╔══

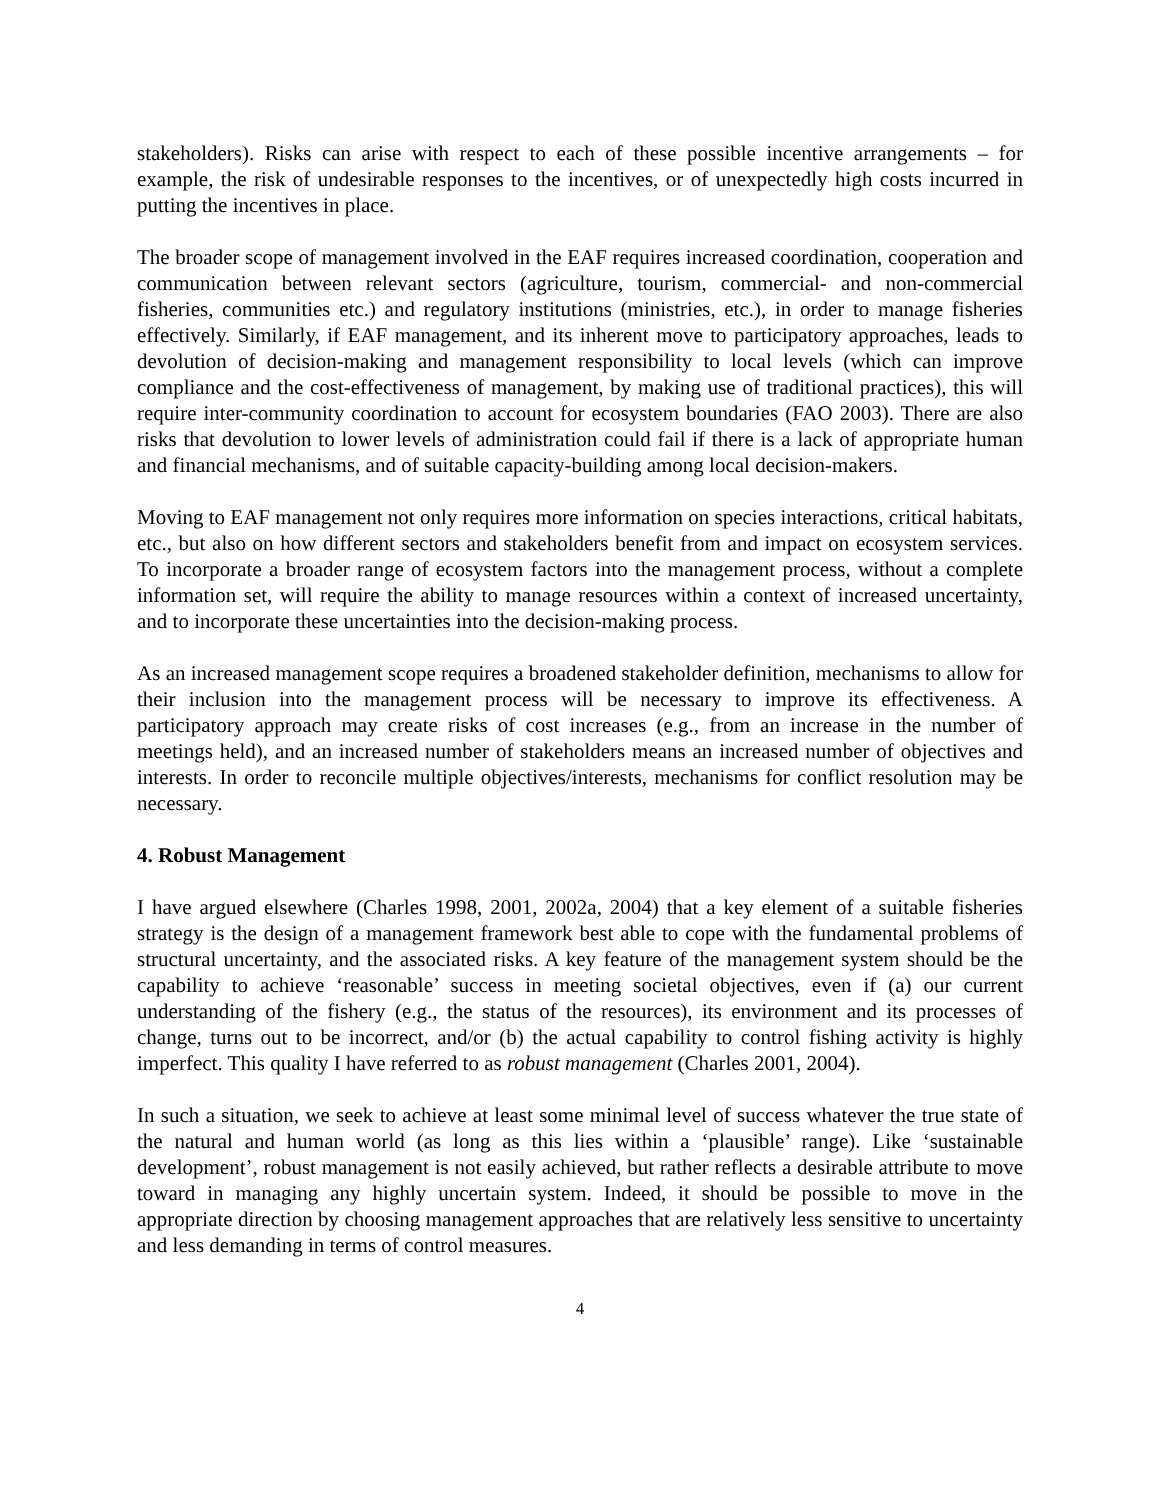stakeholders). Risks can arise with respect to each of these possible incentive arrangements – for example, the risk of undesirable responses to the incentives, or of unexpectedly high costs incurred in putting the incentives in place.
The broader scope of management involved in the EAF requires increased coordination, cooperation and communication between relevant sectors (agriculture, tourism, commercial- and non-commercial fisheries, communities etc.) and regulatory institutions (ministries, etc.), in order to manage fisheries effectively. Similarly, if EAF management, and its inherent move to participatory approaches, leads to devolution of decision-making and management responsibility to local levels (which can improve compliance and the cost-effectiveness of management, by making use of traditional practices), this will require inter-community coordination to account for ecosystem boundaries (FAO 2003). There are also risks that devolution to lower levels of administration could fail if there is a lack of appropriate human and financial mechanisms, and of suitable capacity-building among local decision-makers.
Moving to EAF management not only requires more information on species interactions, critical habitats, etc., but also on how different sectors and stakeholders benefit from and impact on ecosystem services. To incorporate a broader range of ecosystem factors into the management process, without a complete information set, will require the ability to manage resources within a context of increased uncertainty, and to incorporate these uncertainties into the decision-making process.
As an increased management scope requires a broadened stakeholder definition, mechanisms to allow for their inclusion into the management process will be necessary to improve its effectiveness. A participatory approach may create risks of cost increases (e.g., from an increase in the number of meetings held), and an increased number of stakeholders means an increased number of objectives and interests. In order to reconcile multiple objectives/interests, mechanisms for conflict resolution may be necessary.
4. Robust Management
I have argued elsewhere (Charles 1998, 2001, 2002a, 2004) that a key element of a suitable fisheries strategy is the design of a management framework best able to cope with the fundamental problems of structural uncertainty, and the associated risks. A key feature of the management system should be the capability to achieve ‘reasonable’ success in meeting societal objectives, even if (a) our current understanding of the fishery (e.g., the status of the resources), its environment and its processes of change, turns out to be incorrect, and/or (b) the actual capability to control fishing activity is highly imperfect. This quality I have referred to as robust management (Charles 2001, 2004).
In such a situation, we seek to achieve at least some minimal level of success whatever the true state of the natural and human world (as long as this lies within a ‘plausible’ range). Like ‘sustainable development’, robust management is not easily achieved, but rather reflects a desirable attribute to move toward in managing any highly uncertain system. Indeed, it should be possible to move in the appropriate direction by choosing management approaches that are relatively less sensitive to uncertainty and less demanding in terms of control measures.
4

╚══

> Exercise aim:
Look above for the line with "4. Robust Management" and the line with "I have argued". Write out those two lines and all the lines between them, exactly, and no others.

> Task solution:
4. Robust Management
I have argued elsewhere (Charles 1998, 2001, 2002a, 2004) that a key element of a suitable fisheries strategy is the design of a management framework best able to cope with the fundamental problems of structural uncertainty, and the associated risks. A key feature of the management system should be the capability to achieve ‘reasonable’ success in meeting societal objectives, even if (a) our current understanding of the fishery (e.g., the status of the resources), its environment and its processes of change, turns out to be incorrect, and/or (b) the actual capability to control fishing activity is highly imperfect. This quality I have referred to as robust management (Charles 2001, 2004).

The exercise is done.